# TASK REQUIREMENTS:
Without including any images, repeat the data exactly.
(MATERIAL PROVIDED)
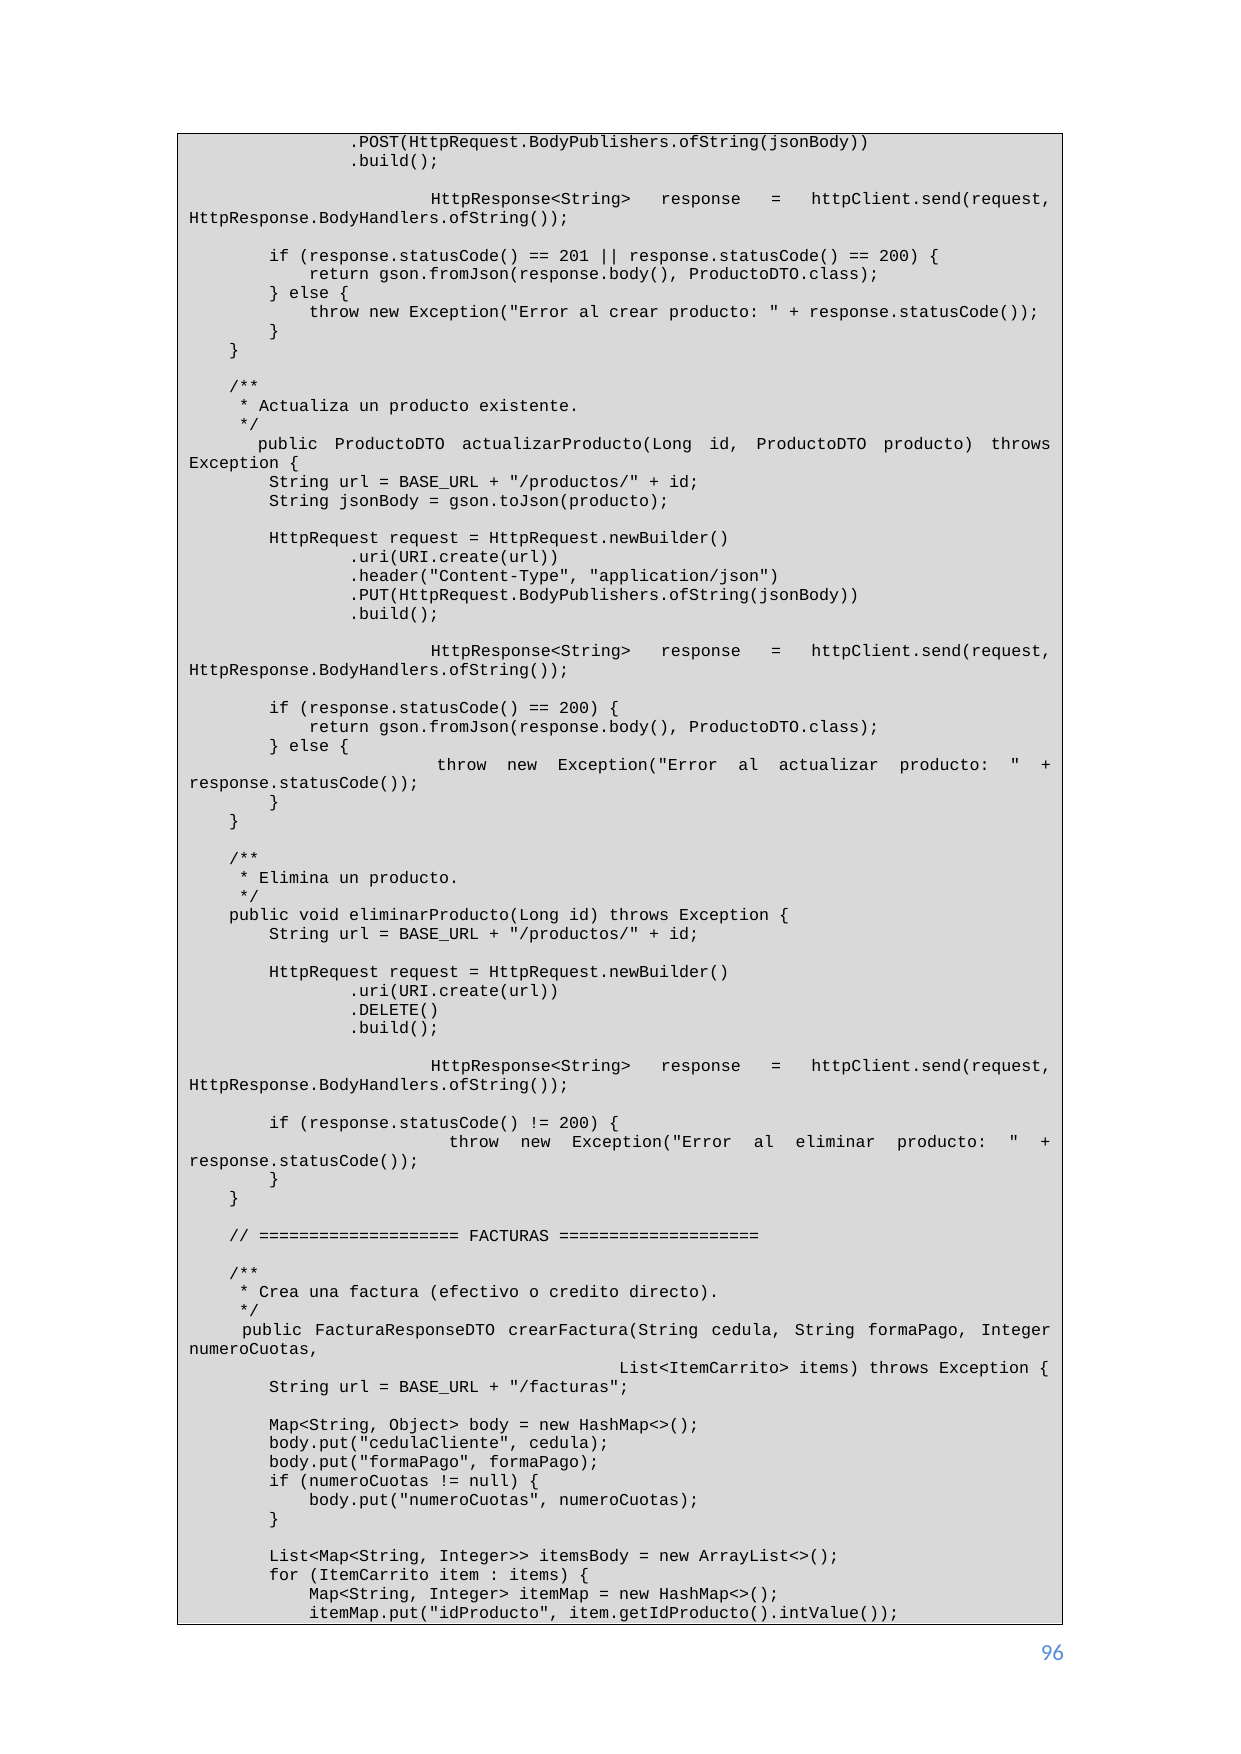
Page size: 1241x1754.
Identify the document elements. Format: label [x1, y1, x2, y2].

table_header [178, 134, 1062, 1623]
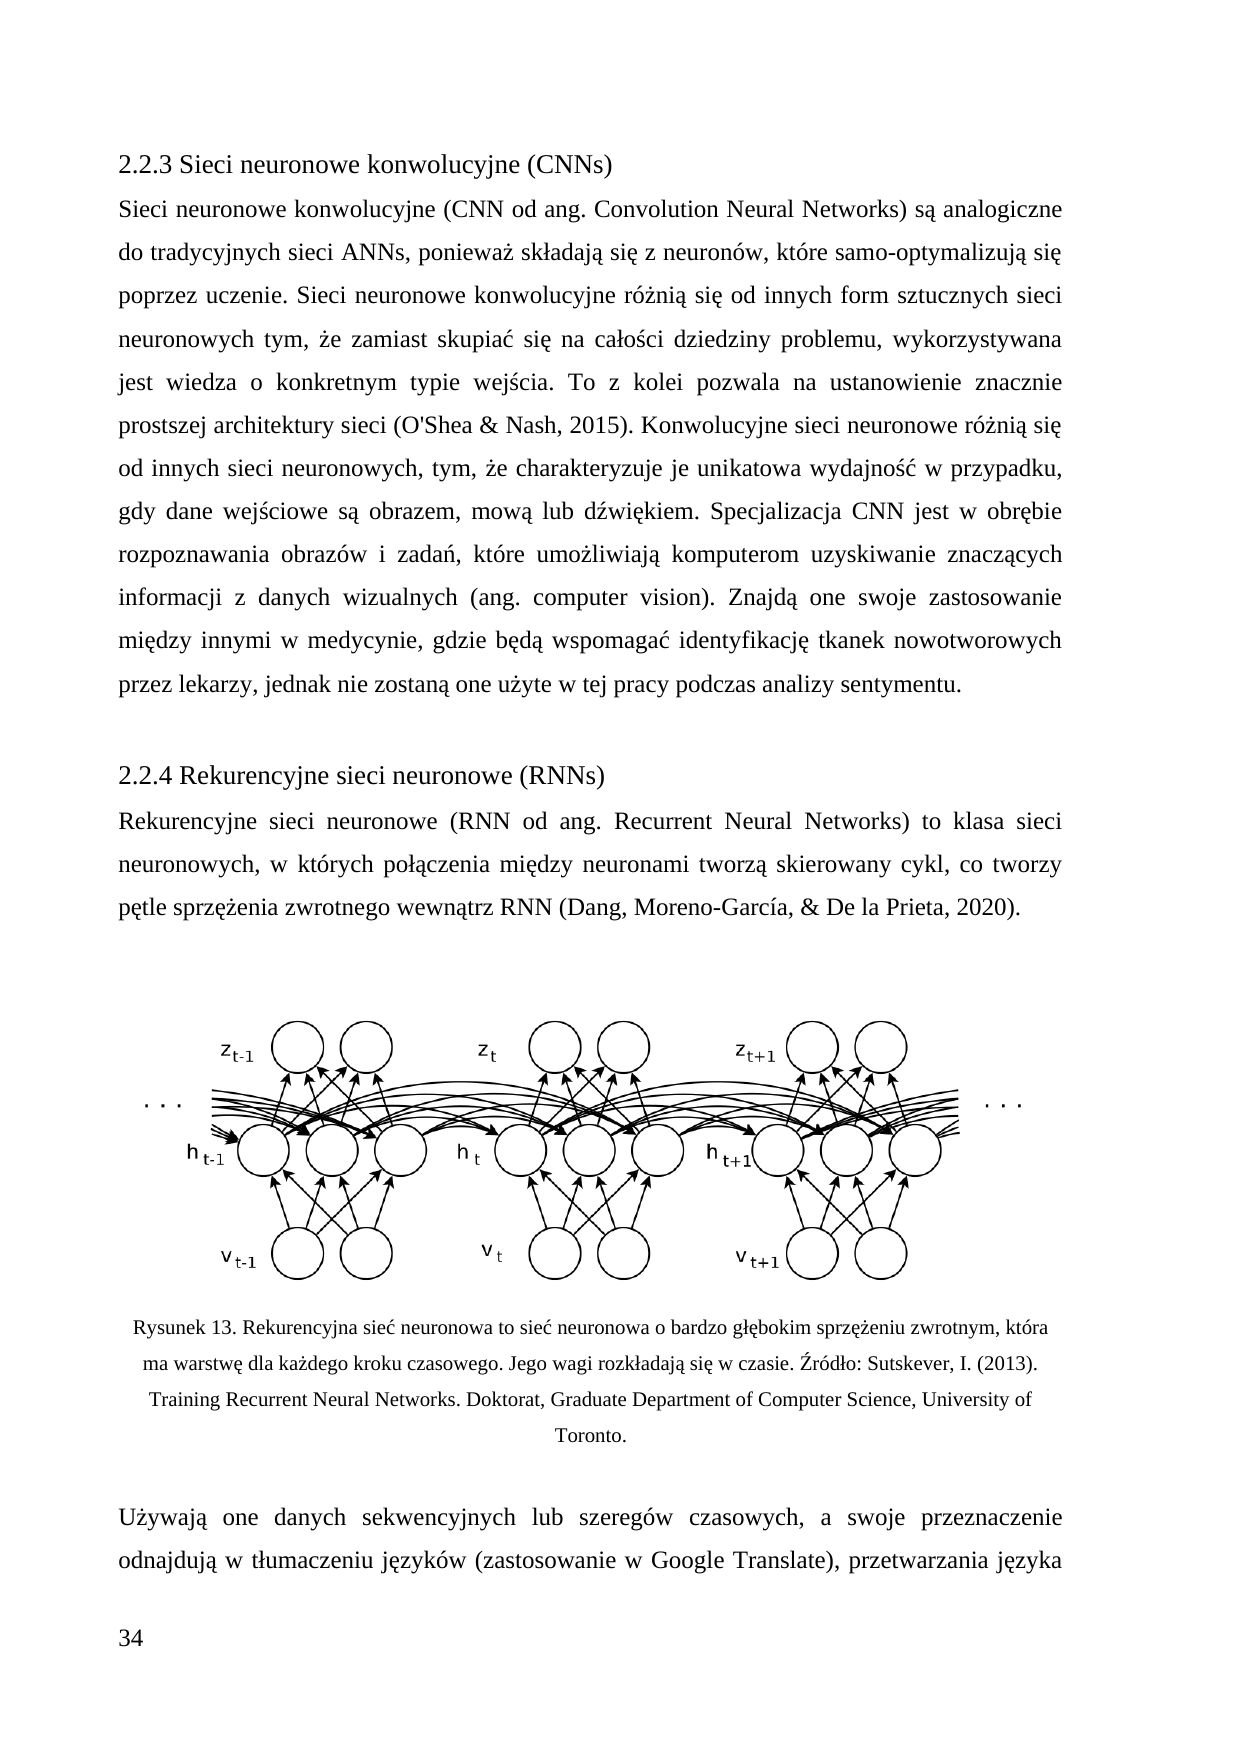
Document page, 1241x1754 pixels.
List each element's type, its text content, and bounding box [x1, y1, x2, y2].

picture [118, 978, 1063, 1301]
subtitle 2.2.3 Sieci neuronowe konwolucyjne (CNNs) [118, 148, 1063, 179]
text Rekurencyjne sieci neuronowe (RNN od ang. Recurrent Neural Networks) to klasa sieci neuronowych, w których połączenia między neuronami tworzą skierowany cykl, co tworzy pętle sprzężenia zwrotnego wewnątrz RNN (Dang, Moreno-García, & De la Prieta, 2020). [118, 806, 1063, 921]
text Rysunek 13. Rekurencyjna sieć neuronowa to sieć neuronowa o bardzo głębokim sprzężeniu zwrotnym, która ma warstwę dla każdego kroku czasowego. Jego wagi rozkładają się w czasie. Źródło: Sutskever, I. (2013). Training Recurrent Neural Networks. Doktorat, Graduate Department of Computer Science, University of Toronto. [118, 1315, 1063, 1447]
text Sieci neuronowe konwolucyjne (CNN od ang. Convolution Neural Networks) są analogiczne do tradycyjnych sieci ANNs, ponieważ składają się z neuronów, które samo-optymalizują się poprzez uczenie. Sieci neuronowe konwolucyjne różnią się od innych form sztucznych sieci neuronowych tym, że zamiast skupiać się na całości dziedziny problemu, wykorzystywana jest wiedza o konkretnym typie wejścia. To z kolei pozwala na ustanowienie znacznie prostszej architektury sieci (O'Shea & Nash, 2015). Konwolucyjne sieci neuronowe różnią się od innych sieci neuronowych, tym, że charakteryzuje je unikatowa wydajność w przypadku, gdy dane wejściowe są obrazem, mową lub dźwiękiem. Specjalizacja CNN jest w obrębie rozpoznawania obrazów i zadań, które umożliwiają komputerom uzyskiwanie znaczących informacji z danych wizualnych (ang. computer vision). Znajdą one swoje zastosowanie między innymi w medycynie, gdzie będą wspomagać identyfikację tkanek nowotworowych przez lekarzy, jednak nie zostaną one użyte w tej pracy podczas analizy sentymentu. [118, 194, 1063, 697]
subtitle 2.2.4 Rekurencyjne sieci neuronowe (RNNs) [118, 759, 1063, 790]
text Używają one danych sekwencyjnych lub szeregów czasowych, a swoje przeznaczenie odnajdują w tłumaczeniu języków (zastosowanie w Google Translate), przetwarzania języka naturalnego, ale także do zadań takich jak rozpoznawanie mowy (zastosowanie w wirtualnym asystencie dla użytkowników firmy Apple – Siri). [118, 1502, 1063, 1574]
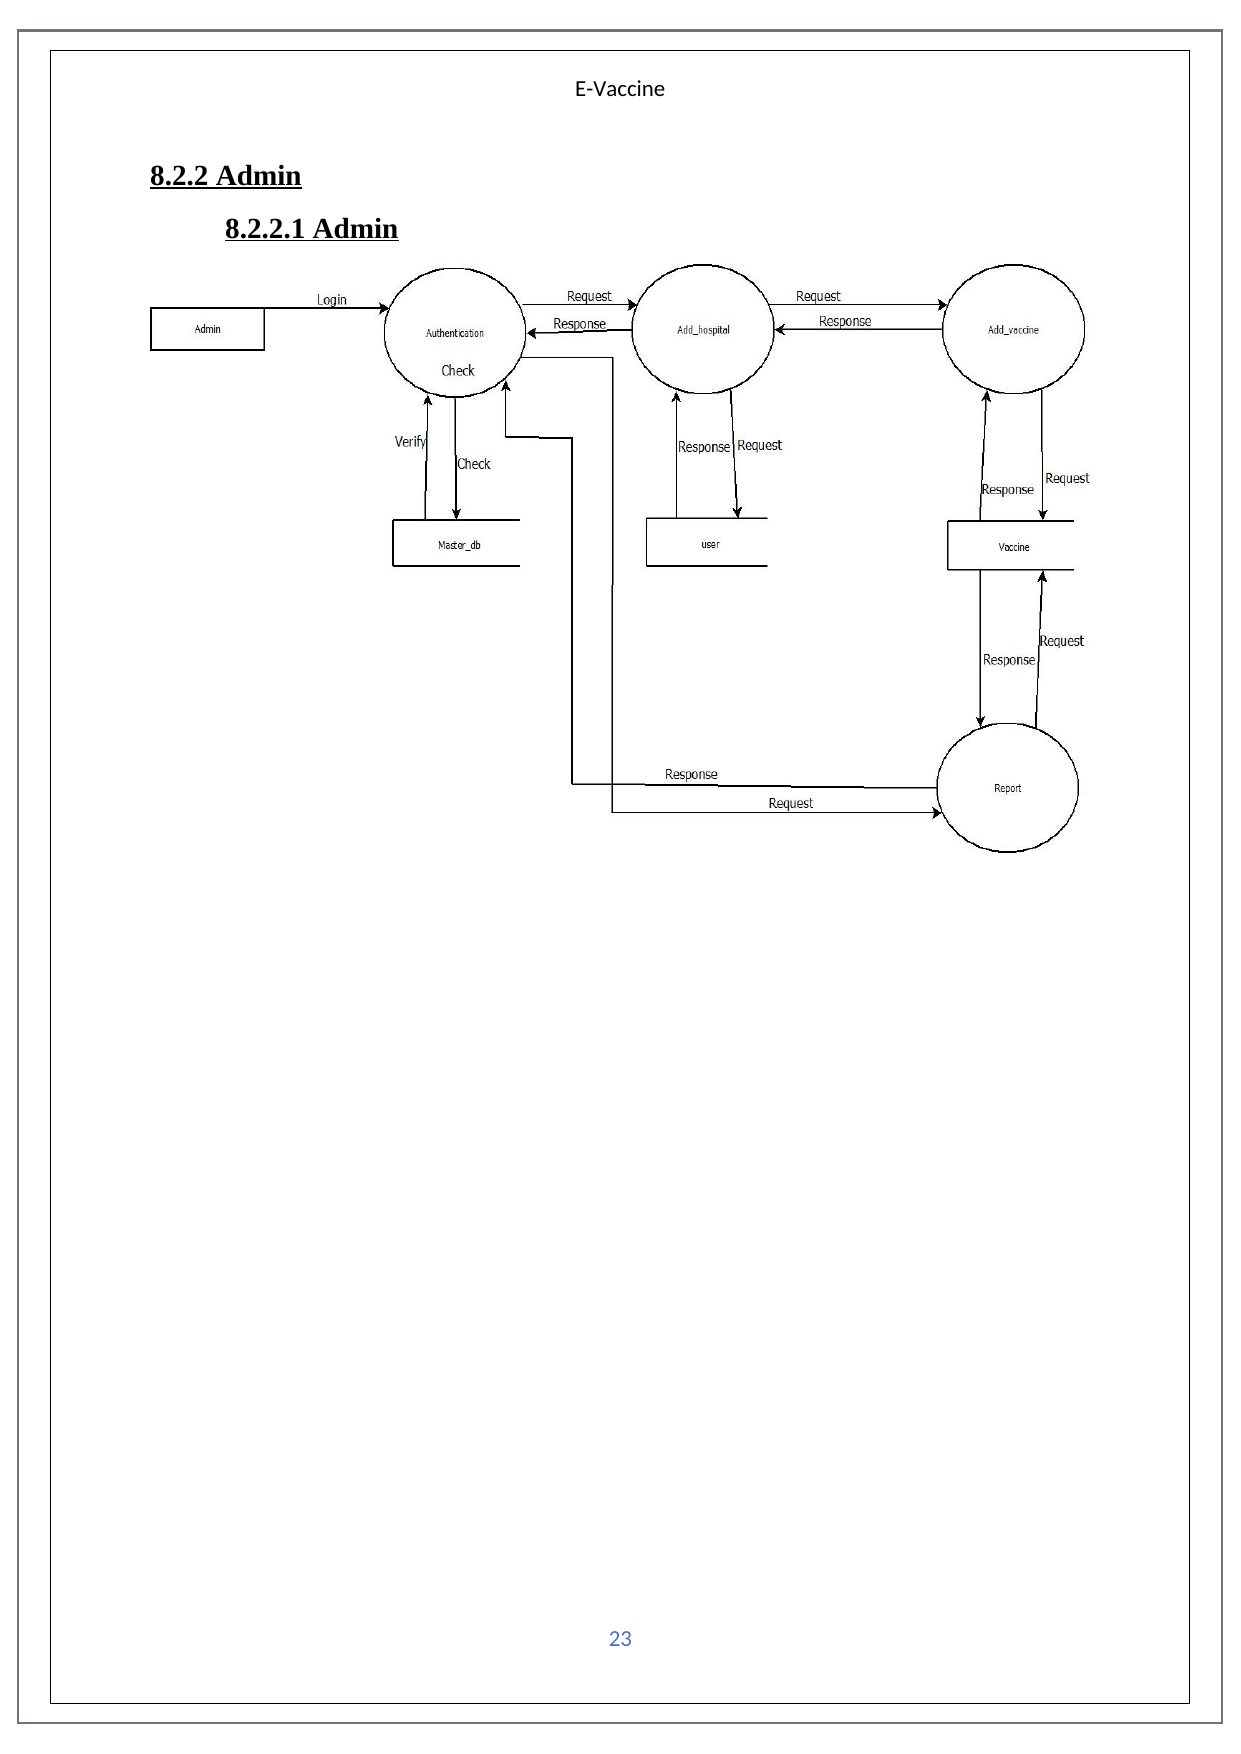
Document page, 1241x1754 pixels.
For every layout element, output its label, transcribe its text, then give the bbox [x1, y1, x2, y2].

text 8.2.2.1 Admin [150, 211, 1090, 244]
text 8.2.2 Admin [150, 158, 1090, 192]
picture [150, 263, 1090, 854]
(End MATERIAL PROVIDED)
# RESPONSE FOR THIS EXERCISE:
Page size: 1241x1754.
Identify the document elements. Format: label [x1, y1, x2, y2].

table_header [178, 134, 1062, 1623]
Document page, 1241x1754 pixels.
List each element's type, its text content, and bounding box [x1, y1, x2, y2].

picture [118, 978, 1063, 1301]
subtitle 2.2.3 Sieci neuronowe konwolucyjne (CNNs) [118, 148, 1063, 179]
text Rekurencyjne sieci neuronowe (RNN od ang. Recurrent Neural Networks) to klasa sieci neuronowych, w których połączenia między neuronami tworzą skierowany cykl, co tworzy pętle sprzężenia zwrotnego wewnątrz RNN (Dang, Moreno-García, & De la Prieta, 2020). [118, 806, 1063, 921]
text Rysunek 13. Rekurencyjna sieć neuronowa to sieć neuronowa o bardzo głębokim sprzężeniu zwrotnym, która ma warstwę dla każdego kroku czasowego. Jego wagi rozkładają się w czasie. Źródło: Sutskever, I. (2013). Training Recurrent Neural Networks. Doktorat, Graduate Department of Computer Science, University of Toronto. [118, 1315, 1063, 1447]
text Sieci neuronowe konwolucyjne (CNN od ang. Convolution Neural Networks) są analogiczne do tradycyjnych sieci ANNs, ponieważ składają się z neuronów, które samo-optymalizują się poprzez uczenie. Sieci neuronowe konwolucyjne różnią się od innych form sztucznych sieci neuronowych tym, że zamiast skupiać się na całości dziedziny problemu, wykorzystywana jest wiedza o konkretnym typie wejścia. To z kolei pozwala na ustanowienie znacznie prostszej architektury sieci (O'Shea & Nash, 2015). Konwolucyjne sieci neuronowe różnią się od innych sieci neuronowych, tym, że charakteryzuje je unikatowa wydajność w przypadku, gdy dane wejściowe są obrazem, mową lub dźwiękiem. Specjalizacja CNN jest w obrębie rozpoznawania obrazów i zadań, które umożliwiają komputerom uzyskiwanie znaczących informacji z danych wizualnych (ang. computer vision). Znajdą one swoje zastosowanie między innymi w medycynie, gdzie będą wspomagać identyfikację tkanek nowotworowych przez lekarzy, jednak nie zostaną one użyte w tej pracy podczas analizy sentymentu. [118, 194, 1063, 697]
subtitle 2.2.4 Rekurencyjne sieci neuronowe (RNNs) [118, 759, 1063, 790]
text Używają one danych sekwencyjnych lub szeregów czasowych, a swoje przeznaczenie odnajdują w tłumaczeniu języków (zastosowanie w Google Translate), przetwarzania języka naturalnego, ale także do zadań takich jak rozpoznawanie mowy (zastosowanie w wirtualnym asystencie dla użytkowników firmy Apple – Siri). [118, 1502, 1063, 1574]
Document page, 1241x1754 pixels.
For every layout element, output its label, transcribe its text, then give the bbox [x1, y1, x2, y2].

text 8.2.2.1 Admin [150, 211, 1090, 244]
text 8.2.2 Admin [150, 158, 1090, 192]
picture [150, 263, 1090, 854]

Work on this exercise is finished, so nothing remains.